John: OK. Really. So it could have been you. Right there…that is a great opening. I wasn’t expecting that. Matt, you have a room, the concierge suite, here, what happened after you left the room, on the way down here?
Matt: I got lost. I got lost and had to ask a girl playing craps, and almost stayed and played.
John: Almost stayed and played craps? OK. That is the start of a story. Tom, what happened to you last night? Between checking in and getting your room.
Tom: Checking in, I decided to go outside, go for a walk and I ended up in the bookstore, talked to a couple of people along the way, see what Reno was like.
John: And what happened at the bookstore?
Tom: I was looking for some books, ran into a nice looking woman, we were talking business, how to start a business, got her phone number…

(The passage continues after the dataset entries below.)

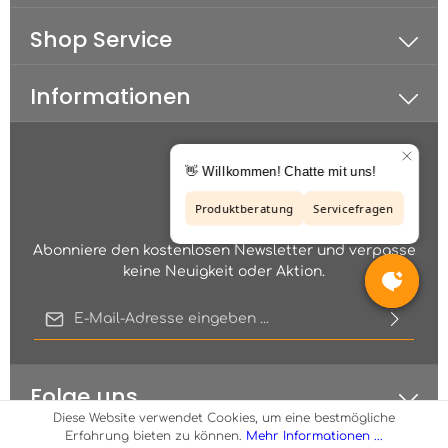
Shop Service
Informationen
Abonniere den kostenlosen Newsletter und verpasse
keine Neuigkeit oder Aktion.
E-Mail-Adresse*
Diese Seite ist durch reCAPTCHA geschützt und es gelten die
Ich habe die
Datenschutzbestimmungen
zur Kenntnis
Datenschutzrichtlinie
und
Nutzungsbedingungen
.
genommen und die
AGB
gelesen und bin mit ihnen
einverstanden.
Folge uns
Diese Website verwendet Cookies, um eine bestmögliche
Erfahrung bieten zu können.
Mehr Informationen ...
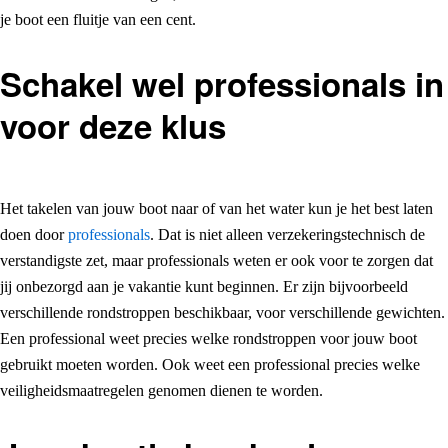
je boot een fluitje van een cent.
Schakel wel professionals in
voor deze klus
Het takelen van jouw boot naar of van het water kun je het best laten
doen door
professionals
. Dat is niet alleen verzekeringstechnisch de
verstandigste zet, maar professionals weten er ook voor te zorgen dat
jij onbezorgd aan je vakantie kunt beginnen. Er zijn bijvoorbeeld
verschillende rondstroppen beschikbaar, voor verschillende gewichten.
Een professional weet precies welke rondstroppen voor jouw boot
gebruikt moeten worden. Ook weet een professional precies welke
veiligheidsmaatregelen genomen dienen te worden.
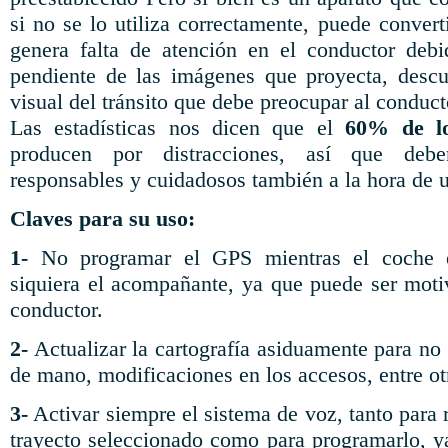
si no se lo utiliza correctamente, puede conver
genera falta de atención en el conductor debi
pendiente de las imágenes que proyecta, descu
visual del tránsito que debe preocupar al conduct
Las estadísticas nos dicen que el
60% de lo
producen por distracciones, así que deb
responsables y cuidadosos también a la hora de 
Claves para su uso:
1-
No programar el GPS mientras el coche e
siquiera el acompañante, ya que puede ser motiv
conductor.
2-
Actualizar la cartografía asiduamente para no
de mano, modificaciones en los accesos, entre ot
3-
Activar siempre el sistema de voz, tanto para r
trayecto seleccionado como para programarlo, y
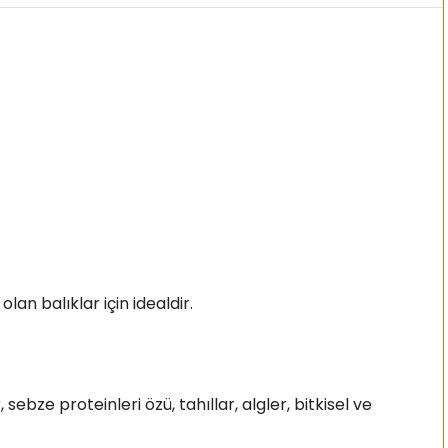
n balıklar için idealdir.
sebze proteinleri özü, tahıllar, algler, bitkisel ve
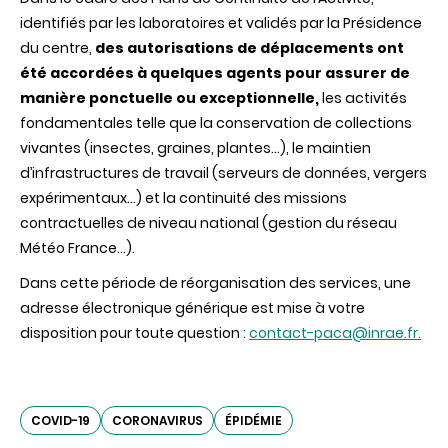
identifiés par les laboratoires et validés par la Présidence
du centre,
des autorisations de déplacements ont
été accordées à quelques agents pour assurer de
manière ponctuelle ou exceptionnelle,
les activités
fondamentales telle que la conservation de collections
vivantes (insectes, graines, plantes…), le maintien
d’infrastructures de travail (serveurs de données, vergers
expérimentaux…) et la continuité des missions
contractuelles de niveau national (gestion du réseau
Météo France…).
Dans cette période de réorganisation des services, une
adresse électronique générique est mise à votre
disposition pour toute question :
contact-paca@inrae.fr
.
COVID-19
CORONAVIRUS
ÉPIDÉMIE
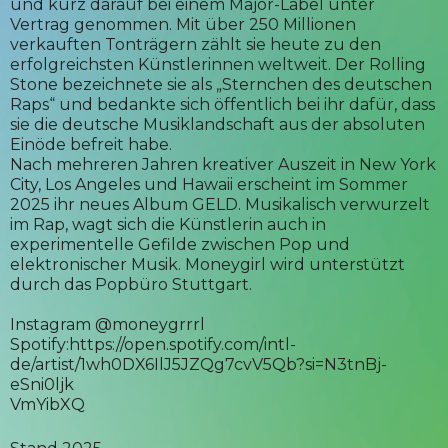
und kurz darauf bei einem Major-Label unter
Vertrag genommen. Mit über 250 Millionen
verkauften Tonträgern zählt sie heute zu den
erfolgreichsten Künstlerinnen weltweit. Der Rolling
Stone bezeichnete sie als „Sternchen des deutschen
Raps“ und bedankte sich öffentlich bei ihr dafür, dass
sie die deutsche Musiklandschaft aus der absoluten
Einöde befreit habe.
Nach mehreren Jahren kreativer Auszeit in New York
City, Los Angeles und Hawaii erscheint im Sommer
2025 ihr neues Album GELD. Musikalisch verwurzelt
im Rap, wagt sich die Künstlerin auch in
experimentelle Gefilde zwischen Pop und
elektronischer Musik. Moneygirl wird unterstützt
durch das Popbüro Stuttgart.
Instagram @moneygrrrl
Spotify:
https://open.spotify.com/intl-
de/artist/1wh0DX6IlJ5JZQg7cvV5Qb?si=N3tnBj-
eSni0ljk
VmYibXQ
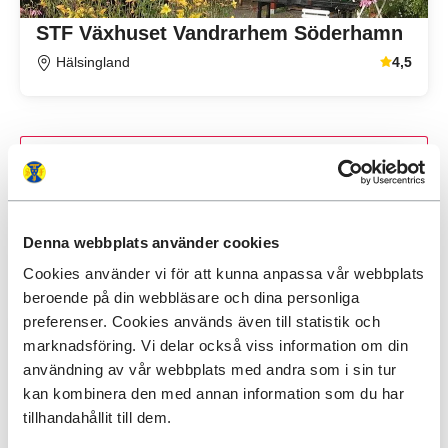
STF Växhuset Vandrarhem Söderhamn
Hälsingland
4,5
Genomsnitt
Visa alla boenden
Denna webbplats använder cookies
Att göra i Hälsingland
Cookies använder vi för att kunna anpassa vår webbplats
beroende på din webbläsare och dina personliga
preferenser. Cookies används även till statistik och
2 205 kr
Från
marknadsföring. Vi delar också viss information om din
användning av vår webbplats med andra som i sin tur
kan kombinera den med annan information som du har
tillhandahållit till dem.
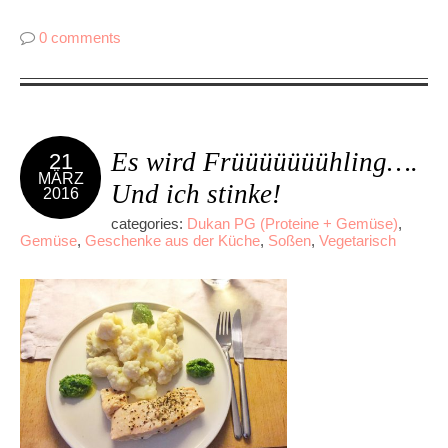
0 comments
Es wird Früüüüüüühling….
21
MÄRZ
Und ich stinke!
2016
categories:
Dukan PG (Proteine + Gemüse)
,
Gemüse
,
Geschenke aus der Küche
,
Soßen
,
Vegetarisch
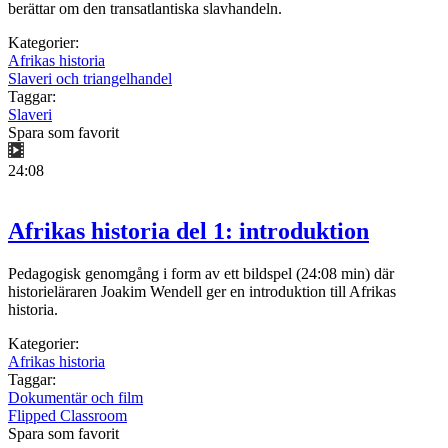
berättar om den transatlantiska slavhandeln.
Kategorier:
Afrikas historia
Slaveri och triangelhandel
Taggar:
Slaveri
Spara som favorit
24:08
Afrikas historia del 1: introduktion
Pedagogisk genomgång i form av ett bildspel (24:08 min) där
historieläraren Joakim Wendell ger en introduktion till Afrikas
historia.
Kategorier:
Afrikas historia
Taggar:
Dokumentär och film
Flipped Classroom
Spara som favorit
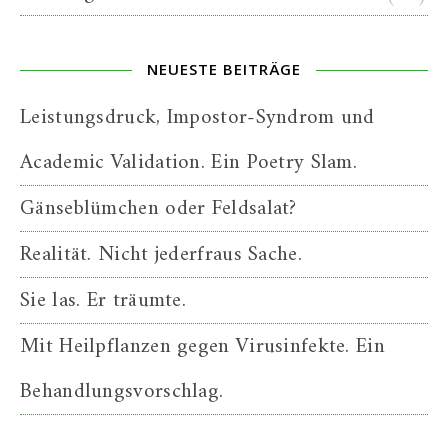
NEUESTE BEITRÄGE
Leistungsdruck, Impostor-Syndrom und
Academic Validation. Ein Poetry Slam.
Gänseblümchen oder Feldsalat?
Realität. Nicht jederfraus Sache.
Sie las. Er träumte.
Mit Heilpflanzen gegen Virusinfekte. Ein
Behandlungsvorschlag.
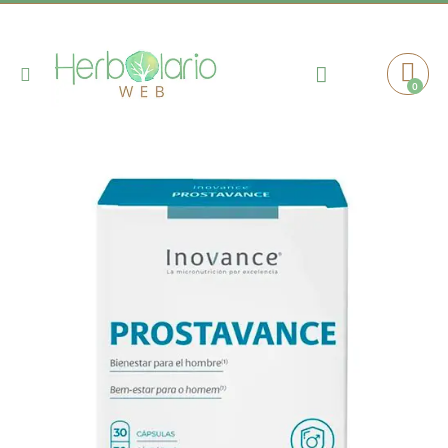
Toggle
0
Cart
Nav
Saltar
al
final
de
la
galería
de
imágenes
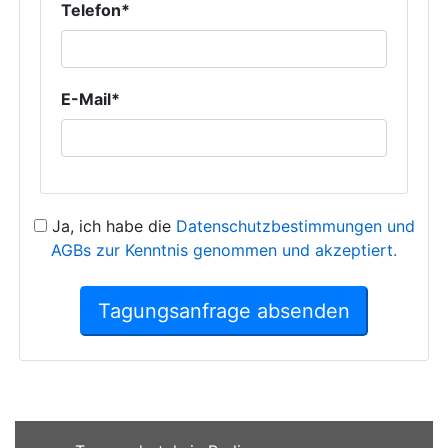
Telefon*
E-Mail*
Ja, ich habe die
Datenschutzbestimmungen und
AGBs zur Kenntnis genommen und akzeptiert.
Tagungsanfrage absenden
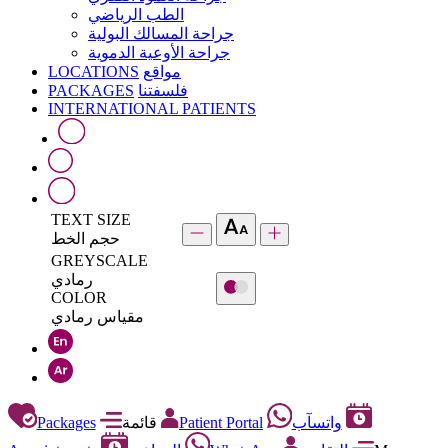
الطب الرياضي
جراحة المسالك البولية
جراحة الأوعية الدموية
LOCATIONS
مواقع
PACKAGES
فلسفتنا
INTERNATIONAL PATIENTS
TEXT SIZE
حجم الخط
GREYSCALE
رمادي
COLOR
مقياس رمادي
Packages
قائمة
Patient Portal
واتسآب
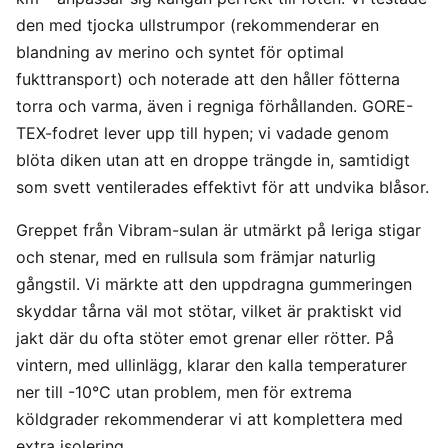
den med tjocka ullstrumpor (rekommenderar en
blandning av merino och syntet för optimal
fukttransport) och noterade att den håller fötterna
torra och varma, även i regniga förhållanden. GORE-
TEX-fodret lever upp till hypen; vi vadade genom
blöta diken utan att en droppe trängde in, samtidigt
som svett ventilerades effektivt för att undvika blåsor.
Greppet från Vibram-sulan är utmärkt på leriga stigar
och stenar, med en rullsula som främjar naturlig
gångstil. Vi märkte att den uppdragna gummeringen
skyddar tårna väl mot stötar, vilket är praktiskt vid
jakt där du ofta stöter emot grenar eller rötter. På
vintern, med ullinlägg, klarar den kalla temperaturer
ner till -10°C utan problem, men för extrema
köldgrader rekommenderar vi att komplettera med
extra isolering.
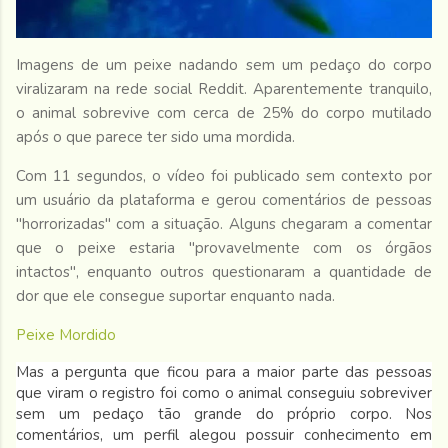
Imagens de um peixe nadando sem um pedaço do corpo
viralizaram na rede social Reddit. Aparentemente tranquilo,
o animal sobrevive com cerca de 25% do corpo mutilado
após o que parece ter sido uma mordida.
Com 11 segundos, o vídeo foi publicado sem contexto por
um usuário da plataforma e gerou comentários de pessoas
"horrorizadas" com a situação. Alguns chegaram a comentar
que o peixe estaria "provavelmente com os órgãos
intactos", enquanto outros questionaram a quantidade de
dor que ele consegue suportar enquanto nada.
Peixe Mordido
Mas a pergunta que ficou para a maior parte das pessoas
que viram o registro foi como o animal conseguiu sobreviver
sem um pedaço tão grande do próprio corpo. Nos
comentários, um perfil alegou possuir conhecimento em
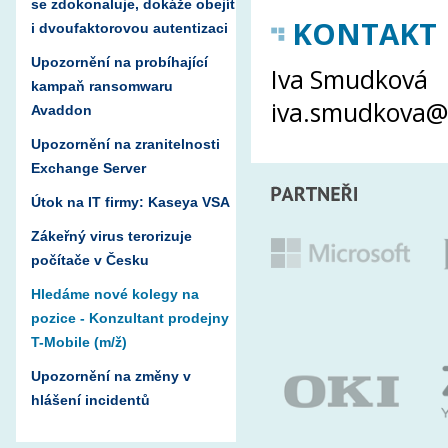
se zdokonaluje, dokáže obejít
KONTAKT
i dvoufaktorovou autentizaci
Upozornění na probíhající
Iva Smudková
kampaň ransomwaru
iva.smudkova@
Avaddon
Upozornění na zranitelnosti
Exchange Server
Útok na IT firmy: Kaseya VSA
Zákeřný virus terorizuje
počítače v Česku
Hledáme nové kolegy na
pozice - Konzultant prodejny
T-Mobile (m/ž)
Upozornění na změny v
hlášení incidentů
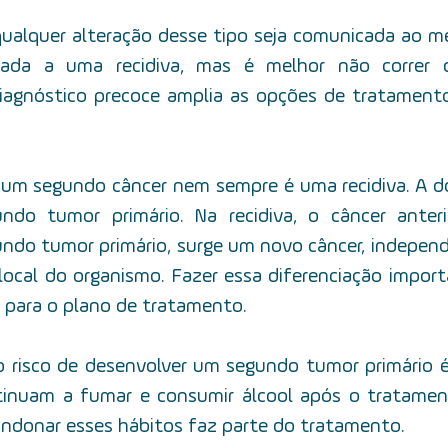
ualquer alteração desse tipo seja comunicada ao mé
nada a uma recidiva, mas é melhor não correr qu
agnóstico precoce amplia as opções de tratamento
 um segundo câncer nem sempre é uma recidiva. A 
do tumor primário. Na recidiva, o câncer anteri
undo tumor primário, surge um novo câncer, indepen
local do organismo. Fazer essa diferenciação import
 para o plano de tratamento.
 o risco de desenvolver um segundo tumor primário é
inuam a fumar e consumir álcool após o tratament
bandonar esses hábitos faz parte do tratamento.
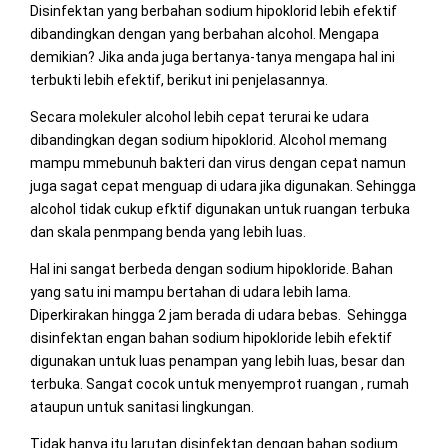
Disinfektan yang berbahan sodium hipoklorid lebih efektif
dibandingkan dengan yang berbahan alcohol. Mengapa
demikian? Jika anda juga bertanya-tanya mengapa hal ini
terbukti lebih efektif, berikut ini penjelasannya.
Secara molekuler alcohol lebih cepat terurai ke udara
dibandingkan degan sodium hipoklorid. Alcohol memang
mampu mmebunuh bakteri dan virus dengan cepat namun
juga sagat cepat menguap di udara jika digunakan. Sehingga
alcohol tidak cukup efktif digunakan untuk ruangan terbuka
dan skala penmpang benda yang lebih luas.
Hal ini sangat berbeda dengan sodium hipokloride. Bahan
yang satu ini mampu bertahan di udara lebih lama.
Diperkirakan hingga 2 jam berada di udara bebas. Sehingga
disinfektan engan bahan sodium hipokloride lebih efektif
digunakan untuk luas penampan yang lebih luas, besar dan
terbuka. Sangat cocok untuk menyemprot ruangan , rumah
ataupun untuk sanitasi lingkungan.
Tidak hanya itu larutan disinfektan dengan bahan sodium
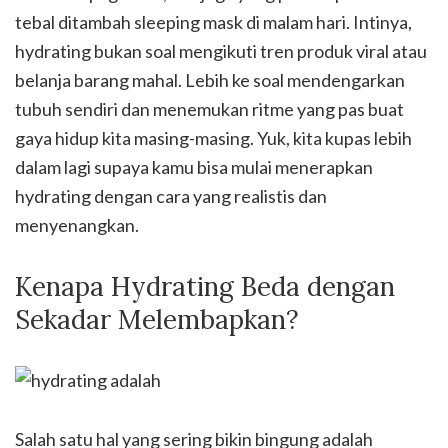
tebal ditambah sleeping mask di malam hari. Intinya,
hydrating bukan soal mengikuti tren produk viral atau
belanja barang mahal. Lebih ke soal mendengarkan
tubuh sendiri dan menemukan ritme yang pas buat
gaya hidup kita masing-masing. Yuk, kita kupas lebih
dalam lagi supaya kamu bisa mulai menerapkan
hydrating dengan cara yang realistis dan
menyenangkan.
Kenapa Hydrating Beda dengan
Sekadar Melembapkan?
Salah satu hal yang sering bikin bingung adalah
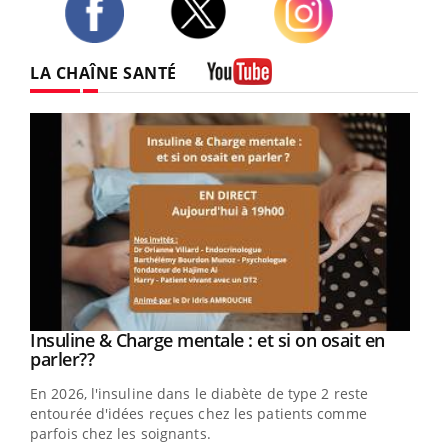
Twitter
Facebook
Instagram
LA CHAÎNE SANTÉ
Youtube
Insuline & Charge mentale : et si on osait en
Eczéma Chronique des Mains : se préparer
Youtube
Youtube
Youtube
Youtube
parler??
pour l’été !
En 2026, l'insuline dans le diabète de type 2 reste
L'été arrive… et avec lui, un tout nouveau rythme de vie !
entourée d'idées reçues chez les patients comme
Vacances, plage, piscine, soleil, activités en plein air…
parfois chez les soignants.
Nos mains sont ...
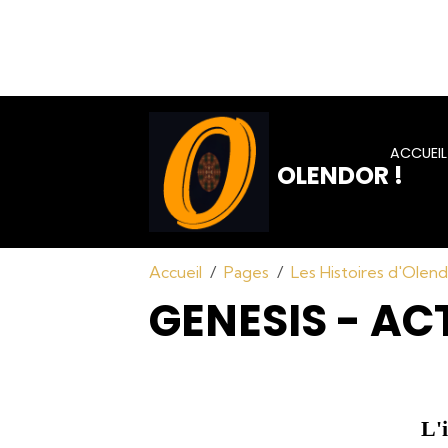
ACCUEIL
OLENDOR !
Accueil
Pages
Les Histoires d'Olen
GENESIS - ACT
L'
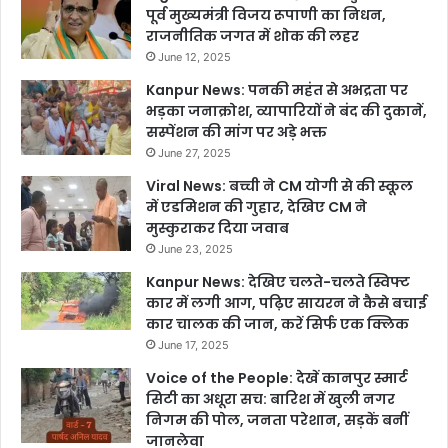
पूर्व मुख्यमंत्री विजय रूपाणी का निधन,
राजनीतिक जगत में शोक की लहर
June 12, 2025
Kanpur News: पनकी महंत से अभद्रता पर
भड़का जनाक्रोश, व्यापारियों ने बंद की दुकानें,
सस्पेंशन की मांग पर अड़े भक्त
June 27, 2025
Viral News: बच्ची ने CM योगी से की स्कूल
में एडमिशन की गुहार, देखिए CM ने
मुस्कुराकर दिया जवाब
June 23, 2025
Kanpur News: देखिए चलते-चलते स्विफ्ट
कार में लगी आग, पढ़िए सायरन ने कैसे बचाई
कार चालक की जान, करें सिर्फ एक क्लिक
June 17, 2025
Voice of the People: देखें कानपुर स्मार्ट
सिटी का अधूरा सच: बारिश में खुली नगर
निगम की पोल, जनता परेशान, सड़कें बनीं
जानलेवा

John: You dog! He also came back from the bookstore with the book by Gene Simmons of Kiss. Kevin? Did you drive here? You flew? What happened between landing at the airport and getting to the hotel?
Kevin: I wish I had some stories like these guys.
John: OK. Remember, egos are not here. That is the wrong answer. You do have a story. Just back up. This is really good, because a lot of times you guys are going to try to force the story…force the salesmanship or force the story. He was thinking…OK, what do I have for a story. These other guys didn’t have time to think…the story just came out. Just tell me. Just back up. What happened when you got off the plane and got over here?
Kevin: Got on the shuttle, ummm.
John: Was the shuttle on time, did you find it OK?
Kevin: Yes. There was an extremely overweight female driver, was real sweet. Sat across from a couple from Houston, started talking football, basketball…
John: OK, that’s fine, stop. Let’s back up. How did you feel, emotionally, when you were getting off the plane?
Kevin: I’d say it was almost a flatliner, because all I wanted to do was get to the hotel
John: That’s not true. Think about it. No one has flatline emotions until they are laid out on that marble slab. There was no excitement, no sense of anticipation? What does anticipation feel like?
Kevin: My heart rate goes up a little bit, I’m in a better mood, talkative to people.
John: What audience are you after?
Kevin: I’m after property and casualty insurance agencies.
John: That explains it. I was going to say you were an accountant.